## Instructions
**a.** In the article on the PSE ownership restructuring, condense the paragraph beginning "Under the restructuring plan" into a short bulleted list that keeps its main facts.
**b.** Pick up the article on the PSE ownership restructuring after its final sentence and keep writing.

PSE obtains board’s greenlight 
for ownership restructuring plan


The Philippine Stock Exchange board has approved the ownership restructuring plan that would allow the bourse to comply with the 20-percent industry limit imposed under the Securities and Regulation Code.

Under the restructuring plan, the PSE would issue primary shares of up to 25 percent of the outstanding capital stock of the organization. In addition, the bourse would create and issue warrants that would not result in a dilution of more than 10 percent with a strike price of 120 percent to 150 percent with maturity of three years.

The board has yet to set the terms and conditions that would govern the sale of primary shares and warrants, the PSE disclosed. JP Morgan has been engaged as the financial adviser and underwriter for the aforementioned issuances.

As a listed firm, the PSE is mandated to bring down to 20 percent from 45 percent the direct and indirect ownership or control of voting rights of any industry or business group as stated in the SRC. The PSE has been paying penalties since it failed to meet SEC’s July 20 deadline last year.

Besides the restructuring plan, the PSE board has also approved the employee stock purchase plan wherein 150,000 shares or about 1 percent of its outstanding capital stock would be sold to all regular employees in good standing with at least 1 year of service.

The offer period is for three years exercisable from July to December annually with 10 percent discount from the offer price fixed on volume weighted average price of PSE shares of the month preceding the offer dates.

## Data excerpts
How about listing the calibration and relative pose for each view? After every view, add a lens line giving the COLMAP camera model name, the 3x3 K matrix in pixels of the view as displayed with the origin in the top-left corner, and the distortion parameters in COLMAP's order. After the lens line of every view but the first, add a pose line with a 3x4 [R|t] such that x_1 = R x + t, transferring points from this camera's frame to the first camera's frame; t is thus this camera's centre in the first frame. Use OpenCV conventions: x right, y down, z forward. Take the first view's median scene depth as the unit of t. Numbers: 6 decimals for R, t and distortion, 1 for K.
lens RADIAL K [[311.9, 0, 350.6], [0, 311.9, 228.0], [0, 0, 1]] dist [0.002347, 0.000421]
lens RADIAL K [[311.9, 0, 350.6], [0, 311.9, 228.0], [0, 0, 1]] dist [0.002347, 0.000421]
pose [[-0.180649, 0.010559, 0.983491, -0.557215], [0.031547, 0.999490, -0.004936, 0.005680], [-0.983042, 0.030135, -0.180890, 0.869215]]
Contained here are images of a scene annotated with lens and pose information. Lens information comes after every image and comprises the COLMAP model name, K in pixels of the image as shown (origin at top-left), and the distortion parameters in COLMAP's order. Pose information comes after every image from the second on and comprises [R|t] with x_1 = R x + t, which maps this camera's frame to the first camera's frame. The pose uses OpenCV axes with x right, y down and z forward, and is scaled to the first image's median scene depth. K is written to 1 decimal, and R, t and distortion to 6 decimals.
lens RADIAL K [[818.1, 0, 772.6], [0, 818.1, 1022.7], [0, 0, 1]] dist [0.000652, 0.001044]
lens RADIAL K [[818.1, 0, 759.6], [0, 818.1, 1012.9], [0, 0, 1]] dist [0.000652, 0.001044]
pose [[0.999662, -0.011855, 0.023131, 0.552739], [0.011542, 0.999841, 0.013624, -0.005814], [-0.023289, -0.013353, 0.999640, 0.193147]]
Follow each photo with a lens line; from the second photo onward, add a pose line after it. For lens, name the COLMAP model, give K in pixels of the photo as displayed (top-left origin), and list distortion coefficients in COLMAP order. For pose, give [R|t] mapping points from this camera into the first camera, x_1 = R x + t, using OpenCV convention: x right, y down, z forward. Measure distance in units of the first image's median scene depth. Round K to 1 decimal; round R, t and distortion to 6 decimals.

## Replies
**a.**
- The PSE would issue primary shares of up to 25 percent of its outstanding capital stock.
- It would also create and issue warrants that would not dilute holdings by more than 10 percent.
- The warrants would carry a strike price of 120 to 150 percent and mature in three years.

**b.**
The board has also declared a cash dividend of P20 per share, broken down to P14 per share regular dividend and P6 per share special dividend to stockholders of record date April 15, 2008 and payable not later than May 15.

Furthermore, the board has also approved the declaration of 100 percent stock dividend payable on the date yet to be fixed by the SEC to fund the increase in the authorized capital stock from P36.8 million to P97.8 million. The approved increase is divided into 97.8 million common shares with par value P1.00 each, at least 25 percent of which would be subscribed and paid for by the 100-percent stock dividend equivalent to 15.28 million shares.

This is the sixth straight time since 2003 that the PSE has declared cash dividends. The latest dividend declaration has brought the total amount of cash dividends declared to P822.2 million since it started, the PSE said in a statement.

Last year, PSE’s consolidated net income grew by 86.6 percent to a record P433.42 million year on year on the back of higher value turnover of P1.34 trillion. Proceeds from various offerings and other capital-raising activities also jumped to a historic high of P90.13 billion in 2007 from P57.23 billion a year earlier.